Culture

The Future of the Veggie Burger is Juicy

06_09_Burger_01
06/09/17
In the Magazine
Forget what you know about veggie burgers. Impossible Foods is one of two companies creating plant-based burgers that look, taste and bleed like real meat. Impossible Foods

Six years ago, Dr. Pat Brown and a team of researchers set out on a culinary Mission: Impossible. Their goal was to create an “uncompromisingly delicious” meat from plant-based materials. Last year, they debuted their Impossible Burger, which looks, tastes and bleeds like meat. In March, Impossible Foods announced its first partnership with a chain restaurant, Bareburger.

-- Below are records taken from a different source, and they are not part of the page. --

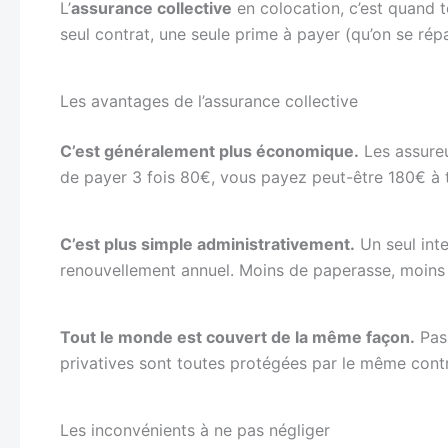
L’
assurance collective
en colocation, c’est quand t
seul contrat, une seule prime à payer (qu’on se répar
Les avantages de l’assurance collective
C’est généralement plus économique.
Les assureu
de payer 3 fois 80€, vous payez peut-être 180€ à tr
C’est plus simple administrativement.
Un seul inte
renouvellement annuel. Moins de paperasse, moins d
Tout le monde est couvert de la même façon.
Pas 
privatives sont toutes protégées par le même contr
Les inconvénients à ne pas négliger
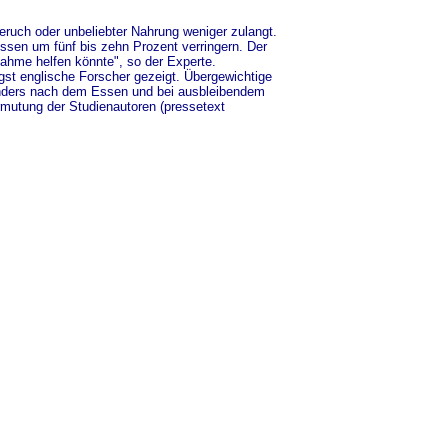
eruch oder unbeliebter Nahrung weniger zulangt.
sen um fünf bis zehn Prozent verringern. Der
ahme helfen könnte", so der Experte.
st englische Forscher gezeigt. Übergewichtige
onders nach dem Essen und bei ausbleibendem
ermutung der Studienautoren (pressetext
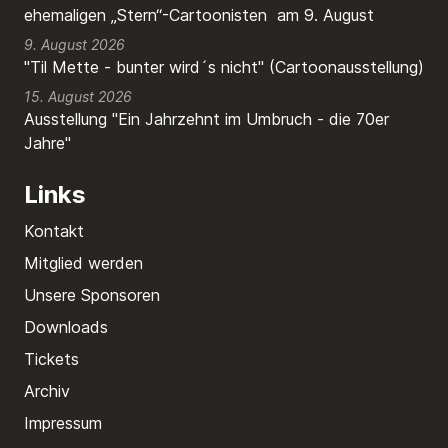
ehemaligen „Stern“-Cartoonisten am 9. August
9. August 2026
"Til Mette - bunter wird´s nicht" (Cartoonausstellung)
15. August 2026
Ausstellung "Ein Jahrzehnt im Umbruch - die 70er
Jahre"
Links
Kontakt
Mitglied werden
Unsere Sponsoren
Downloads
Tickets
Archiv
Impressum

Bruce Friedrich, executive director of the Good Food Institute, a nonprofit that promotes sustainable foods, says Impossible Foods is one of two companies creating plant-based burgers that taste like meat. While veggie burgers have been around for decades, these sustainable food companies want to create meatless burgers that compete in the meat world, he explains. “What Beyond Meat and Impossible Foods did was say, ‘Look, meat is made up of lipids and amino acids and minerals and water. There is nothing in meat that we cannot make from everything in plants.’”

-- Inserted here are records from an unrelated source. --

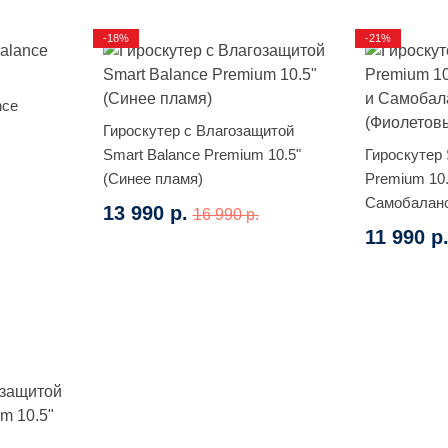
-18%
-21%
nce
Гироскутер с Влагозащитой
Smart Balance Premium 10.5"
Гироскутер 
(Синее пламя)
Premium 10
Самобалан
13 990 р.
16 990 р.
(Фиолетовы
11 990 р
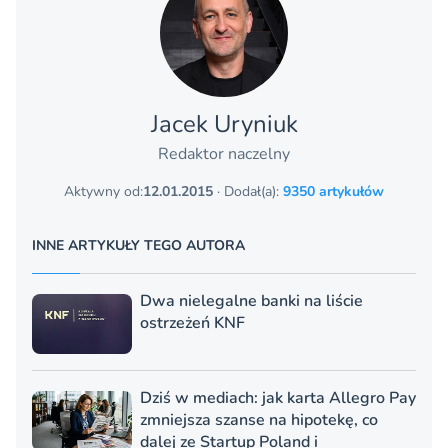
Jacek Uryniuk
Redaktor naczelny
Aktywny od:
12.01.2015
· Dodał(a):
9350 artykułów
INNE ARTYKUŁY TEGO AUTORA
Dwa nielegalne banki na liście
ostrzeżeń KNF
Dziś w mediach: jak karta Allegro Pay
zmniejsza szanse na hipotekę, co
dalej ze Startup Poland i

Ashley Kleckner, Impossible Foods’s director of marketing, ran a demo at Barebuger’s flagship outlet, near New York University’s campus, to show how plant-based materials are mixed to create the Impossible Burger. The first step is to extract wheat and potato proteins that give the burger “that meaty chew.” Then comes the flavor: Heme, a chemical compound that exists in every living thing, is cooked with amino acids and sugar. Binders (xanthan mixed with konjac) hold the mixture together so it can be formed into patties. The last step is adding a little bit of soy and fat from coconut oil (deodorized so the burger doesn’t taste like coconut). This fat makes the burger sizzle as it cooks.

J. Kenji López-Alt, managing culinary director of Serious Eats, has taken a bite out of both burgers. “These things are a big step up from previous faux-meat burgers, though they still have a way to go before they're going to fool anyone who eats meat critically on a regular basis,” he says. “Tasted on their own, they have their problems, but served the right way—cooked and topped—they become more successful.”

Impossible Foods has tested prototypes of pork, chicken, fish and dairy products and hopes to produce plant-based alternatives to these foods too. “Technology gives you an almost unlimited ability to keep optimizing on many levels,” says Brown. “The locomotive was once equal to a horse before it surpassed it. Right now, we have a burger that runs even with the cow, but ours is running better every day.”